→ **TASK INSTRUCTIONS**
What lines below include the string "pixels"? Pick them out and copy them.

── RECORDS TO PROCESS ──

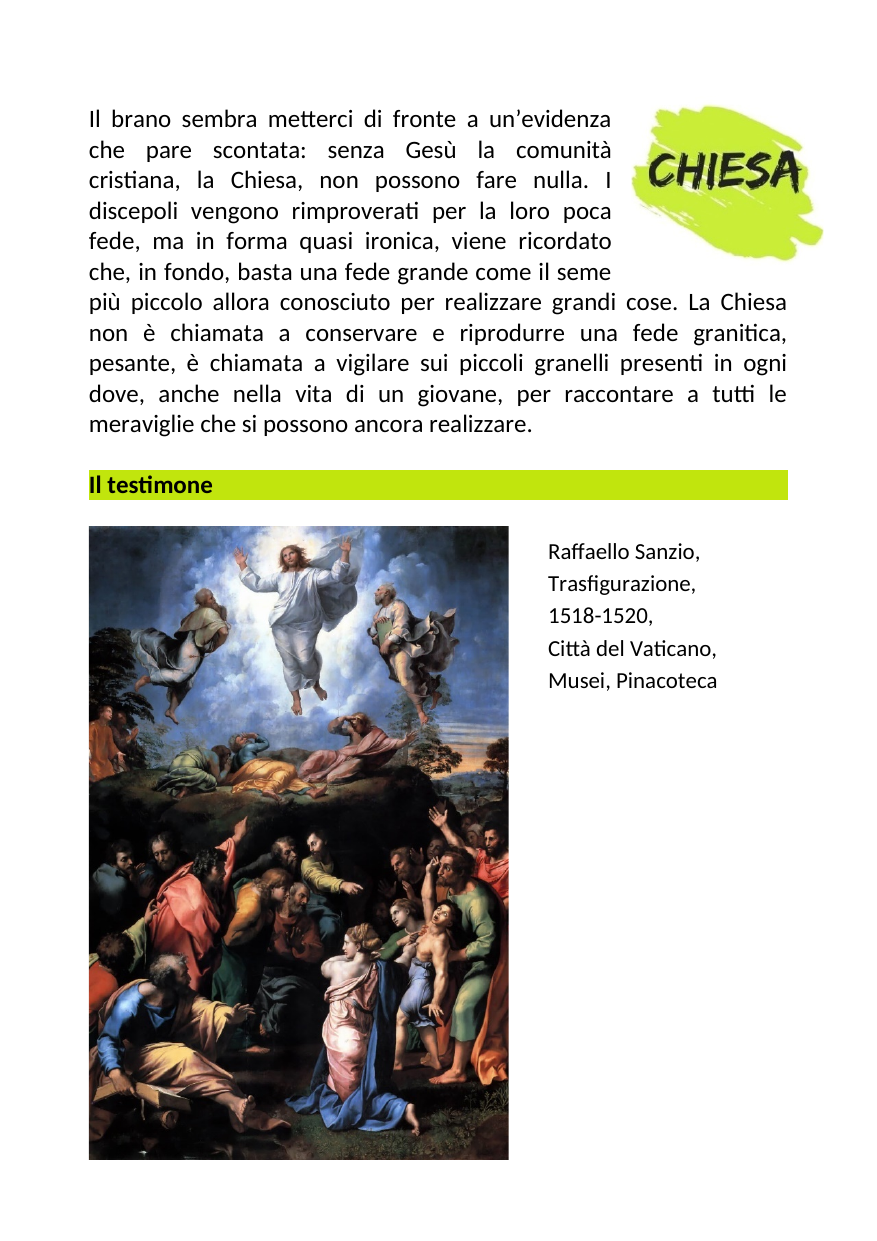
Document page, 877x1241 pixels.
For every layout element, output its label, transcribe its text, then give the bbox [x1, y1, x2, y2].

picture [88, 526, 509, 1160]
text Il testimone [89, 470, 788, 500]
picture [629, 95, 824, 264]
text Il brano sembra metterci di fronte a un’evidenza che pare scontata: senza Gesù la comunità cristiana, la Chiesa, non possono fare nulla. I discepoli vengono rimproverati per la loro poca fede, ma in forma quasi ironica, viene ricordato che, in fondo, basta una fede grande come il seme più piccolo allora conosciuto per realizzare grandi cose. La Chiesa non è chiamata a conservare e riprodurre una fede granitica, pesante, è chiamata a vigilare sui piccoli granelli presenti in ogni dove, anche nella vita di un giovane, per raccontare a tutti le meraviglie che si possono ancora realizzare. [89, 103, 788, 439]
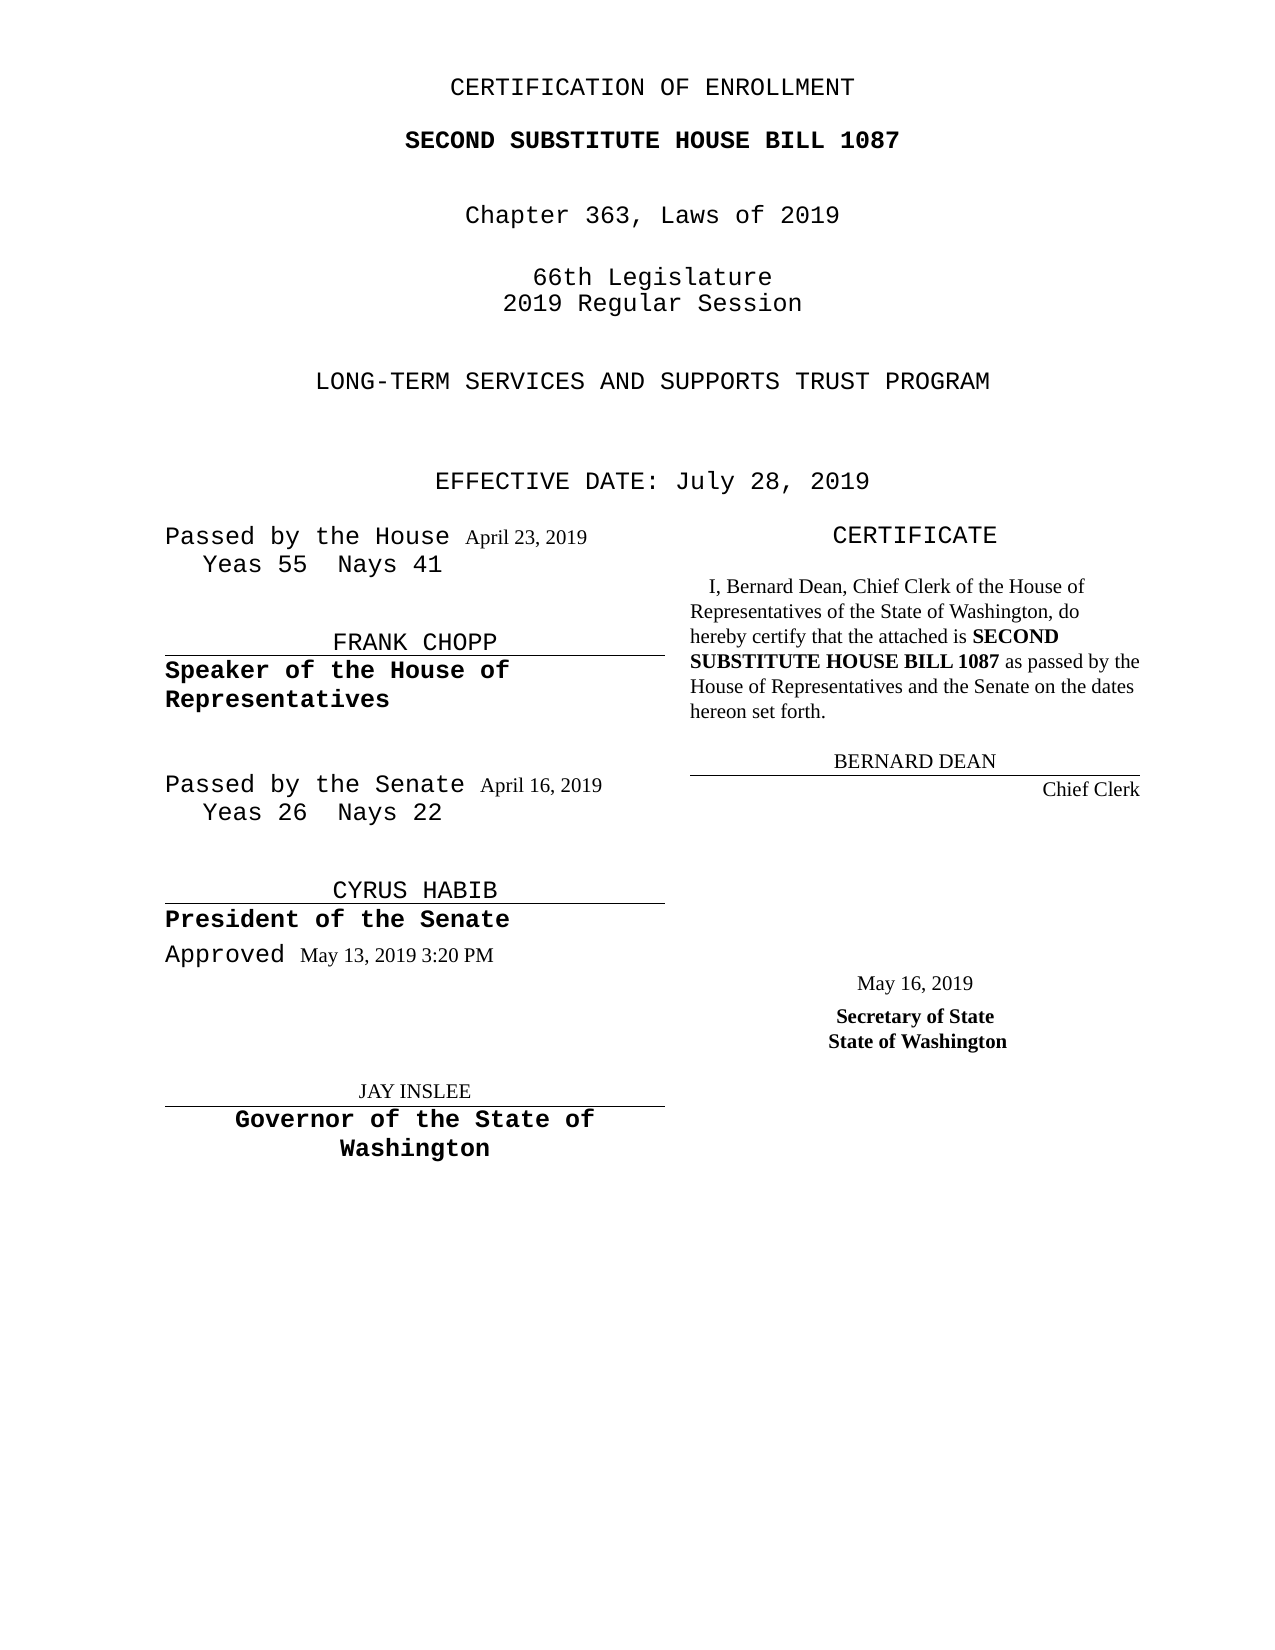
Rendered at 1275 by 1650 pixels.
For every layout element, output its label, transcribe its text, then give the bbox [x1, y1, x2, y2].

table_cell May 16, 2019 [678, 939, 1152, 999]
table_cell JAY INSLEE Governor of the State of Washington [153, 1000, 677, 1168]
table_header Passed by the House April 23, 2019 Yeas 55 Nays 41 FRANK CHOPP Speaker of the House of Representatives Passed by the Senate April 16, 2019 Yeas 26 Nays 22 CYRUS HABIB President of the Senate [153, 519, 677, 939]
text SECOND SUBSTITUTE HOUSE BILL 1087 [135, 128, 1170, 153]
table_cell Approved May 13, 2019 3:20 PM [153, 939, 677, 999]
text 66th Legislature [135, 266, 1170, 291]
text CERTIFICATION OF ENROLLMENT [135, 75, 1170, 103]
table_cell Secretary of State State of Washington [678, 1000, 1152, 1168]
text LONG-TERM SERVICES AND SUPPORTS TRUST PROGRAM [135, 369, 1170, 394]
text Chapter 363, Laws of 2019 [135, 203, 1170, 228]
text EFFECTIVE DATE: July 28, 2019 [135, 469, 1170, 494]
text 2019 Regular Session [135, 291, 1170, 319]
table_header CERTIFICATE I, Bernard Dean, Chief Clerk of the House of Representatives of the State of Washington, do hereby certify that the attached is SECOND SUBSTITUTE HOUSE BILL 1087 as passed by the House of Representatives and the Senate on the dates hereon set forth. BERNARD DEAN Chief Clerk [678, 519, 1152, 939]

───

→ **EXERCISE RESULT**
Document page, 877x1241 pixels.
Rendered at 1275 by 1650 pixels.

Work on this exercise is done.